◆ Given material
# # # #

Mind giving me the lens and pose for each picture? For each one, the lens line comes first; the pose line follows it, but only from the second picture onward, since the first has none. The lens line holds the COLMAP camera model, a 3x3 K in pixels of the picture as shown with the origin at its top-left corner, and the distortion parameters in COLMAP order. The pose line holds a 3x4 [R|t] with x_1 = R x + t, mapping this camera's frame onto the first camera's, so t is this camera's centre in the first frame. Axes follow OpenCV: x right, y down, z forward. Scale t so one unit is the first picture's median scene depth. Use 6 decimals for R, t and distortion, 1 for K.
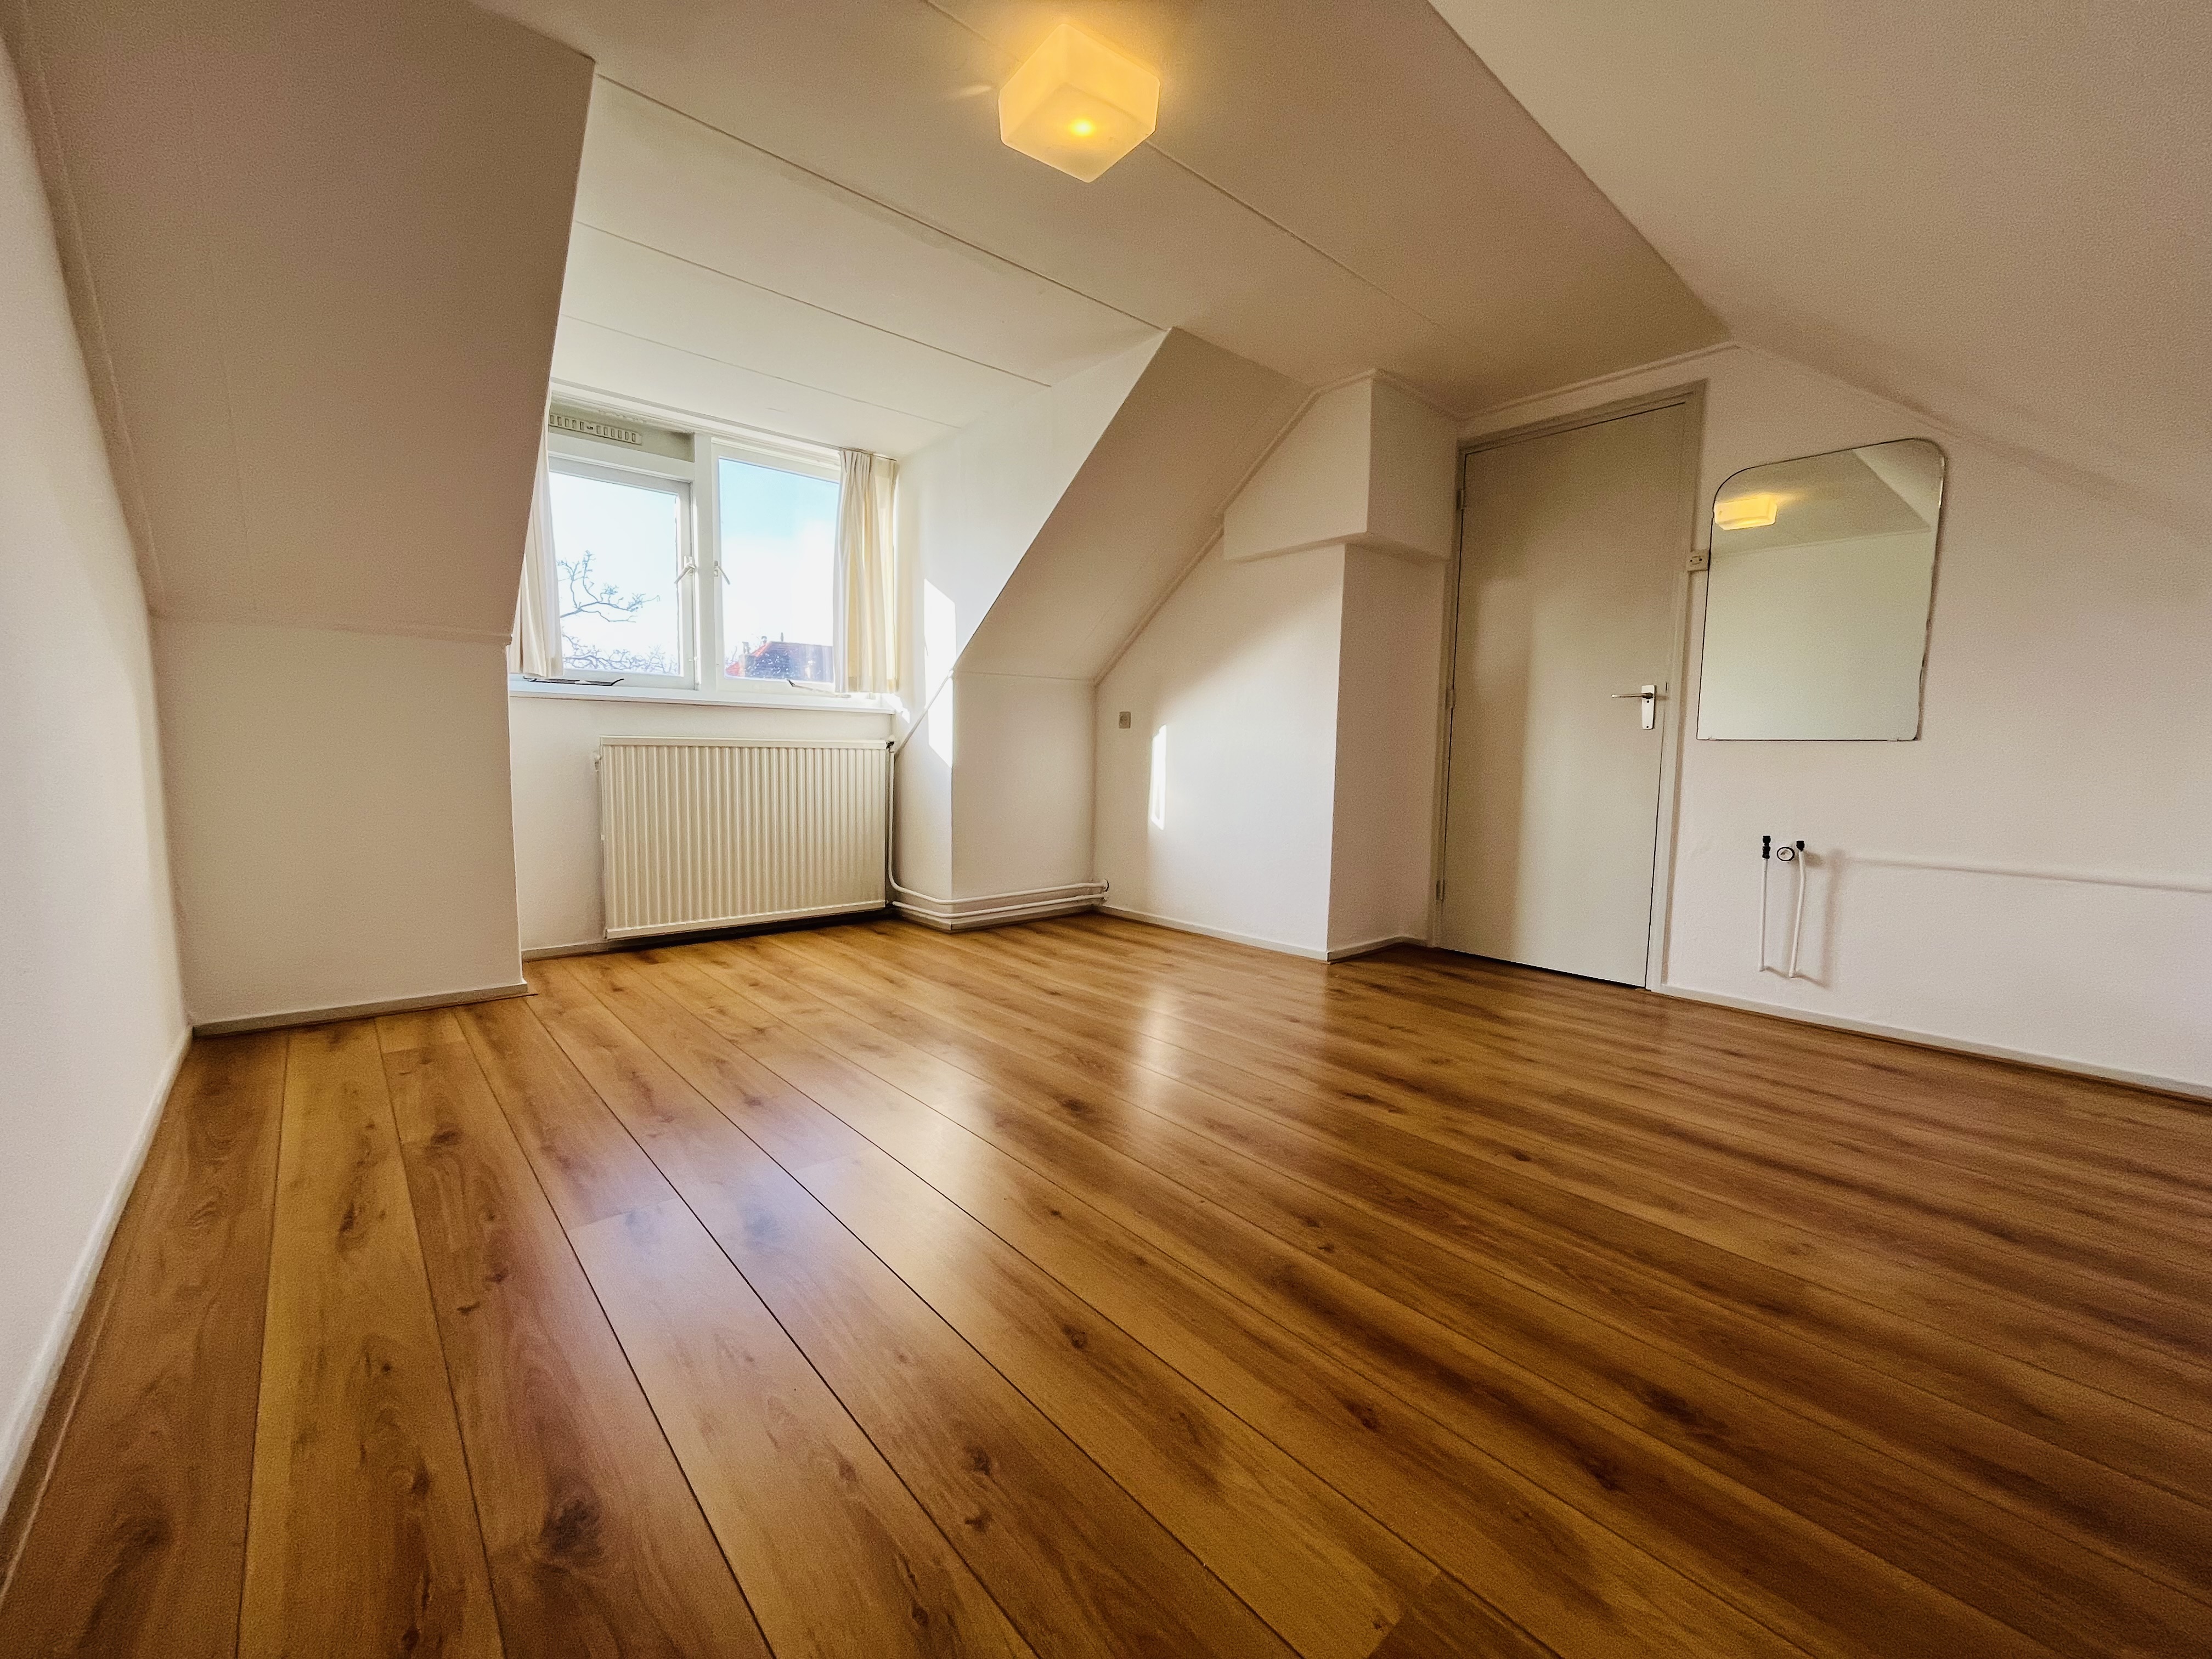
lens RADIAL K [[895.3, 0, 1101.9], [0, 895.3, 831.1], [0, 0, 1]] dist [-0.005355, -0.000742]
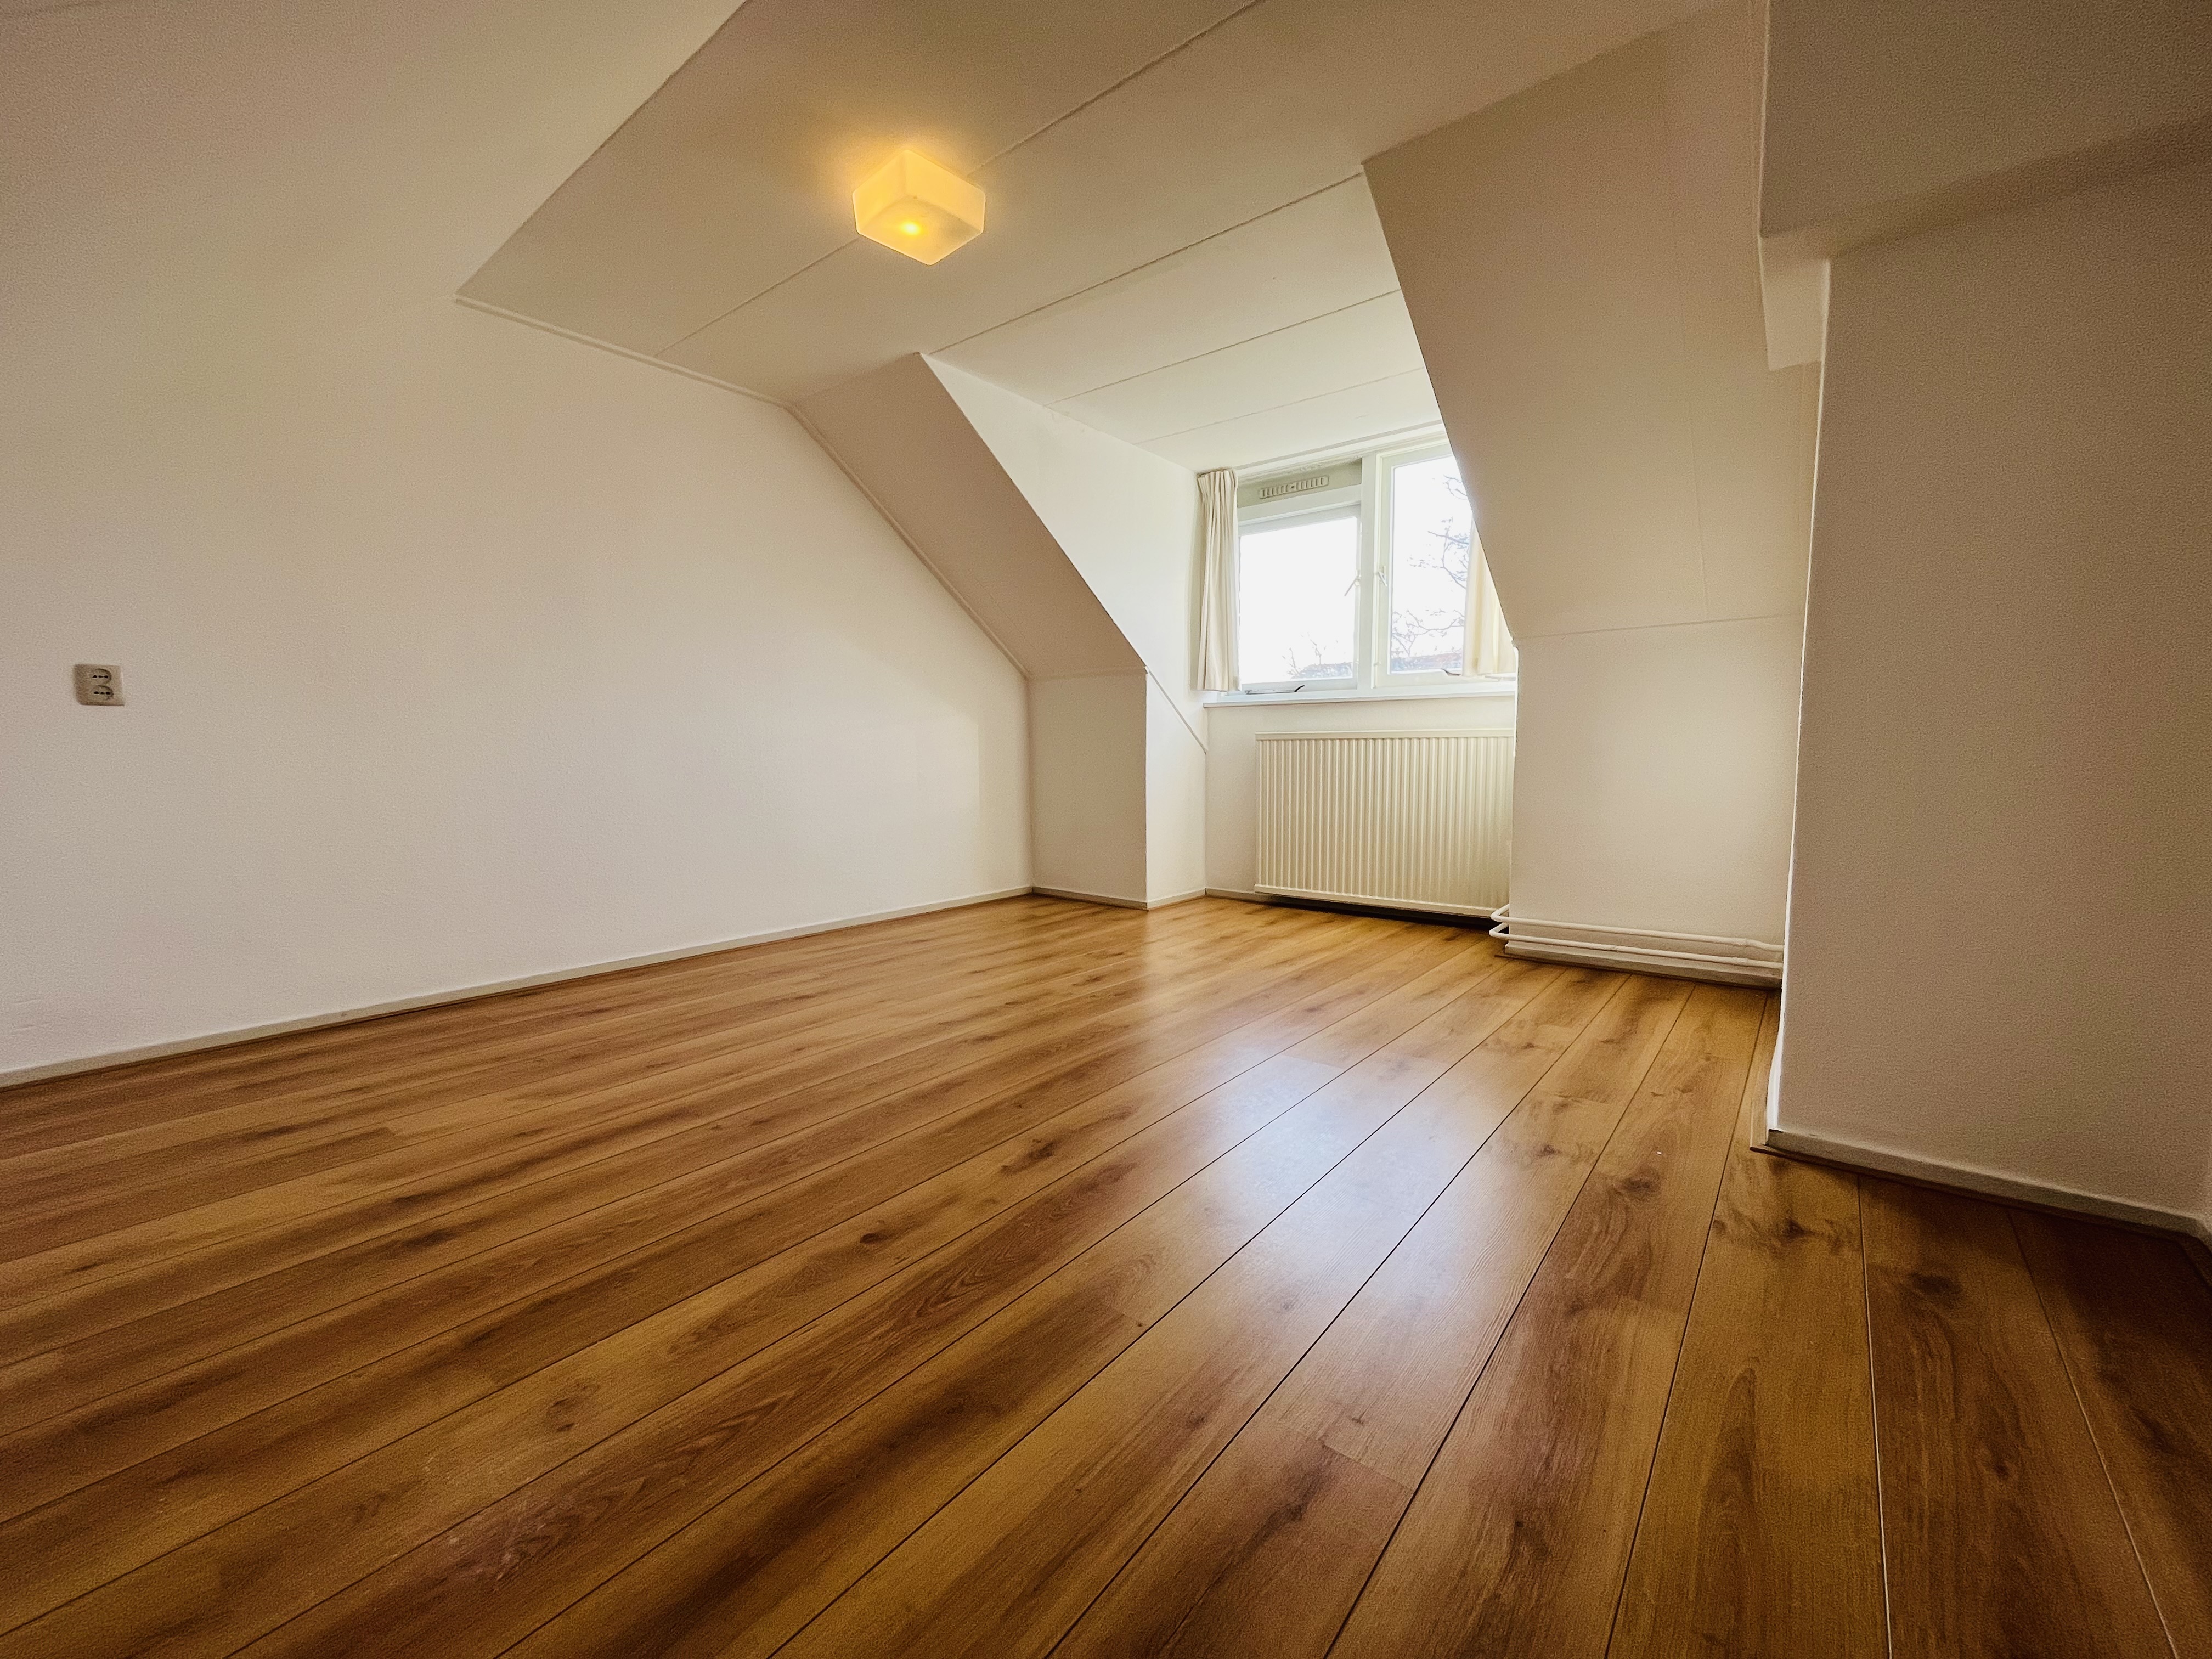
lens RADIAL K [[895.3, 0, 1101.9], [0, 895.3, 831.1], [0, 0, 1]] dist [-0.005355, -0.000742]
pose [[0.171066, 0.073412, -0.982521, 1.465401], [-0.080700, 0.994914, 0.060287, -0.054380], [0.981949, 0.068977, 0.176120, 1.228116]]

# # # #

◆ What the task requires
Collect every line in the data above that contains the word "pose". Treat uppercase and lowercase letters as different.

◆ Written reply
Mind giving me the lens and pose for each picture? For each one, the lens line comes first; the pose line follows it, but only from the second picture onward, since the first has none. The lens line holds the COLMAP camera model, a 3x3 K in pixels of the picture as shown with the origin at its top-left corner, and the distortion parameters in COLMAP order. The pose line holds a 3x4 [R|t] with x_1 = R x + t, mapping this camera's frame onto the first camera's, so t is this camera's centre in the first frame. Axes follow OpenCV: x right, y down, z forward. Scale t so one unit is the first picture's median scene depth. Use 6 decimals for R, t and distortion, 1 for K.
pose [[0.171066, 0.073412, -0.982521, 1.465401], [-0.080700, 0.994914, 0.060287, -0.054380], [0.981949, 0.068977, 0.176120, 1.228116]]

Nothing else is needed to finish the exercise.